The same can be said for understanding that the SAT has two math sections, and a calculator cannot be used on the shorter portion or that both parts are predominantly multiple choice, but also contain questions without answers, where students will have to solve problems and enter answers on a grid instead. Since writing is optional for both, it’s also helpful to look into potential colleges or universities in advance to see whether or not they require the essay. The more students understand about what to expect from the assessments, the more comfortable they will ultimately be when the time comes.
Purchase a Test Prep Manual
Standardized test taking is a skill that requires preparation and practice. While there are many online alternatives and daily test prep question apps, having a resource that looks as close as possible to the actual assessment style can be beneficial. Popular options include the SAT Blue Book (The Official SAT Study Guide), Kaplan SAT Premier, Princeton Review’s Cracking the SAT, The Official ACT Pre Guide, Barron’s New SAT, and Barron’s ACT 36. Most contain full length practice tests, answers, and tutorials in addition to practical strategies. Some even suggest a schedule or timeline for covering all relevant material before the exam date.
Take Practice Tests
There are many benefits to taking timed practice tests before a college entrance exam. In addition to helping build stamina and pacing, this type of preparation can identify individual strengths and areas of concern. Knowledge about each can be used to develop strategies for how to approach material. At times, learning what doesn’t work during these sessions can be as valuable as recognizing what does. For example, if anxiety over a challenging question prevented a student from moving on and finishing all questions, a goal for the next attempt might be to answer anything that individual feels confident about first, then revisit problems that will likely require more time. Ultimately, practice exams can create a familiarity with test format and content which relieves harmful anxiety.
Set a Schedule
Taking the necessary time to prepare can make a dramatic difference in achievement. Start your routine months before the actual exam. Designate time during the week to study and review challenges along with a practice test schedule. This will be harder once the school year starts, but consistency is recommended. Morning or early afternoon are times when students are usually the most focused. There’s a lot to cover. Allow time for practice tests during the weekend and studying or skill review on weekdays.

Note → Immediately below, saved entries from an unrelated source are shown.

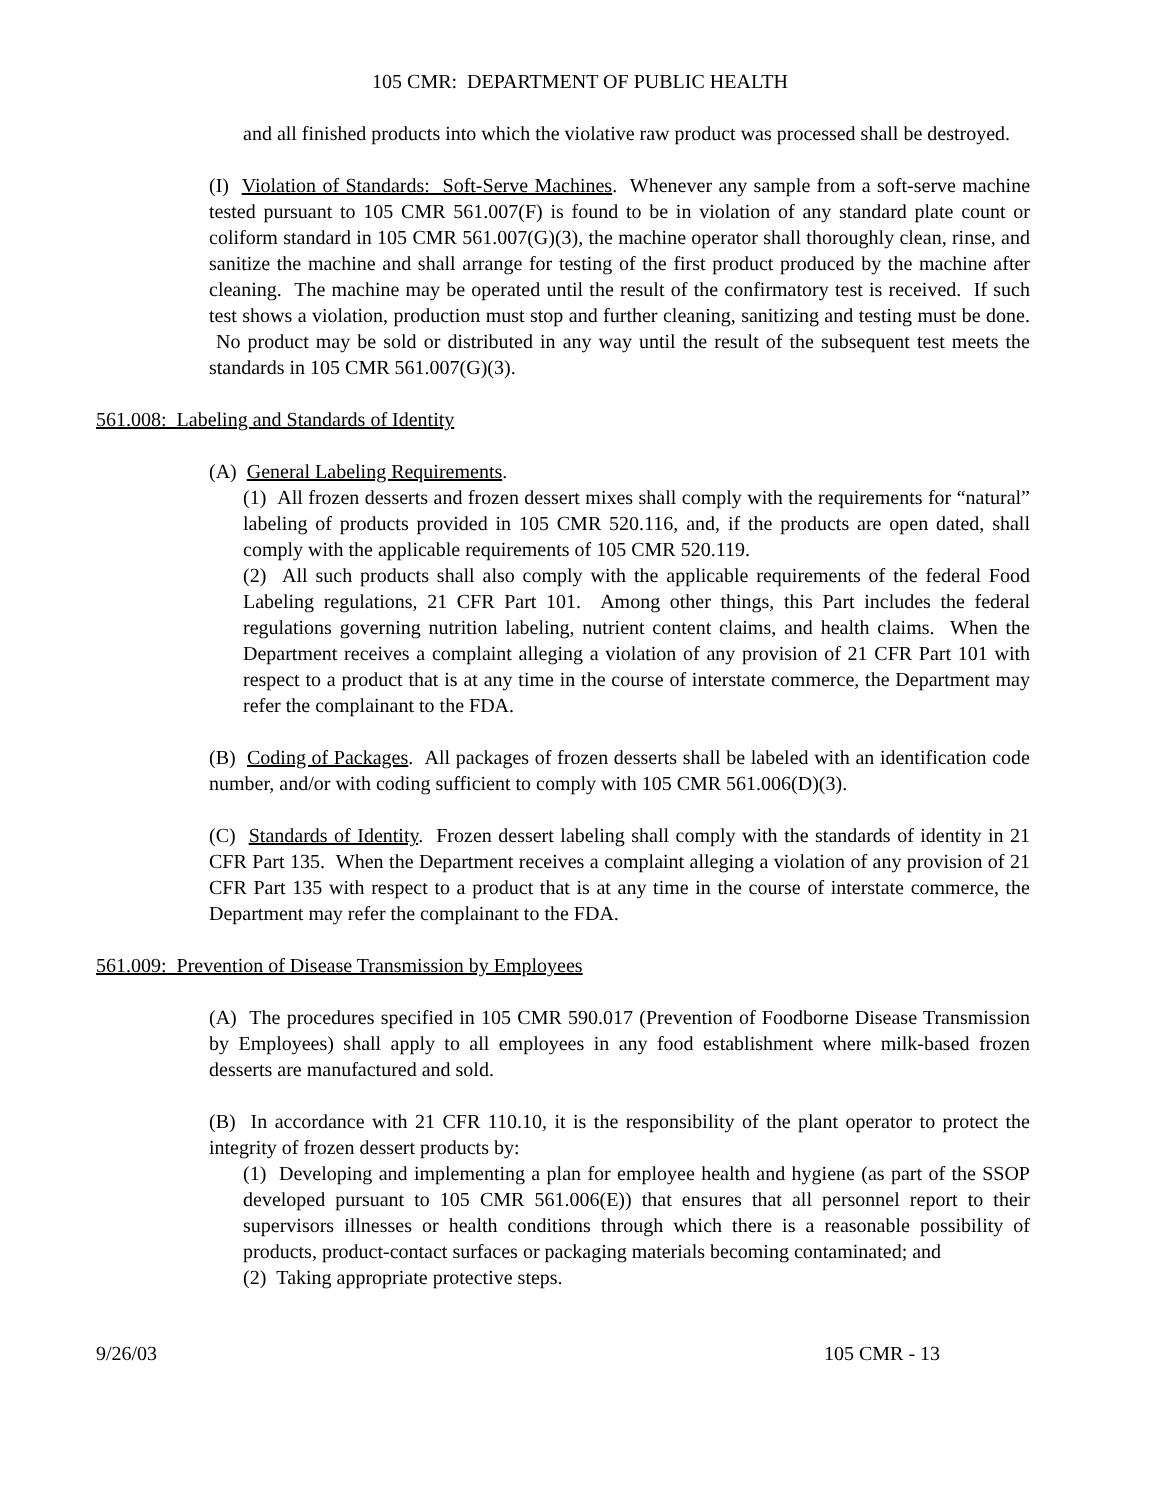105 CMR: DEPARTMENT OF PUBLIC HEALTH
and all finished products into which the violative raw product was processed shall be destroyed.
(I) Violation of Standards: Soft-Serve Machines. Whenever any sample from a soft-serve machine tested pursuant to 105 CMR 561.007(F) is found to be in violation of any standard plate count or coliform standard in 105 CMR 561.007(G)(3), the machine operator shall thoroughly clean, rinse, and sanitize the machine and shall arrange for testing of the first product produced by the machine after cleaning. The machine may be operated until the result of the confirmatory test is received. If such test shows a violation, production must stop and further cleaning, sanitizing and testing must be done. No product may be sold or distributed in any way until the result of the subsequent test meets the standards in 105 CMR 561.007(G)(3).
561.008: Labeling and Standards of Identity
(A) General Labeling Requirements.
(1) All frozen desserts and frozen dessert mixes shall comply with the requirements for “natural” labeling of products provided in 105 CMR 520.116, and, if the products are open dated, shall comply with the applicable requirements of 105 CMR 520.119.
(2) All such products shall also comply with the applicable requirements of the federal Food Labeling regulations, 21 CFR Part 101. Among other things, this Part includes the federal regulations governing nutrition labeling, nutrient content claims, and health claims. When the Department receives a complaint alleging a violation of any provision of 21 CFR Part 101 with respect to a product that is at any time in the course of interstate commerce, the Department may refer the complainant to the FDA.
(B) Coding of Packages. All packages of frozen desserts shall be labeled with an identification code number, and/or with coding sufficient to comply with 105 CMR 561.006(D)(3).
(C) Standards of Identity. Frozen dessert labeling shall comply with the standards of identity in 21 CFR Part 135. When the Department receives a complaint alleging a violation of any provision of 21 CFR Part 135 with respect to a product that is at any time in the course of interstate commerce, the Department may refer the complainant to the FDA.
561.009: Prevention of Disease Transmission by Employees
(A) The procedures specified in 105 CMR 590.017 (Prevention of Foodborne Disease Transmission by Employees) shall apply to all employees in any food establishment where milk-based frozen desserts are manufactured and sold.
(B) In accordance with 21 CFR 110.10, it is the responsibility of the plant operator to protect the integrity of frozen dessert products by:
(1) Developing and implementing a plan for employee health and hygiene (as part of the SSOP developed pursuant to 105 CMR 561.006(E)) that ensures that all personnel report to their supervisors illnesses or health conditions through which there is a reasonable possibility of products, product-contact surfaces or packaging materials becoming contaminated; and
(2) Taking appropriate protective steps.
9/26/03 105 CMR - 13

Material learned gradually and thoroughly is far more likely to be recalled during the exam.
Don’t Leave Anything to Chance
Try to consider all the variables before exam day. This means taking a test drive to the exam location to review the time needed and parking options. Plan what time to go to bed the night before, what to eat for breakfast, and a backup option in case the normal morning alarm fails. Pack the required materials the night before: student admission ticket, photo idea, several sharp No. 2 pencils with erasers, an approved calculator, and a snack for the break. And dress in layers to account for unpredictable building temperatures. The College Board provides a test day checklist as well as comprehensive overview of what to expect at all test centers on the day of.
Talk to your child about goals and expectations and develop a realistic plan together that everyone can get behind. It may seem early, but deciding on how to prepare for college entrance exams now can make all the difference later. The earlier your child begins his/her test/prep for college entrance exams, the quicker his/her needs list can be established. For some, traditional test prep will set them on a path to success. For others, additional programs and support may help to pave the way. Whatever the course of action, being proactive will make for a less stressful and hopefully more productive process.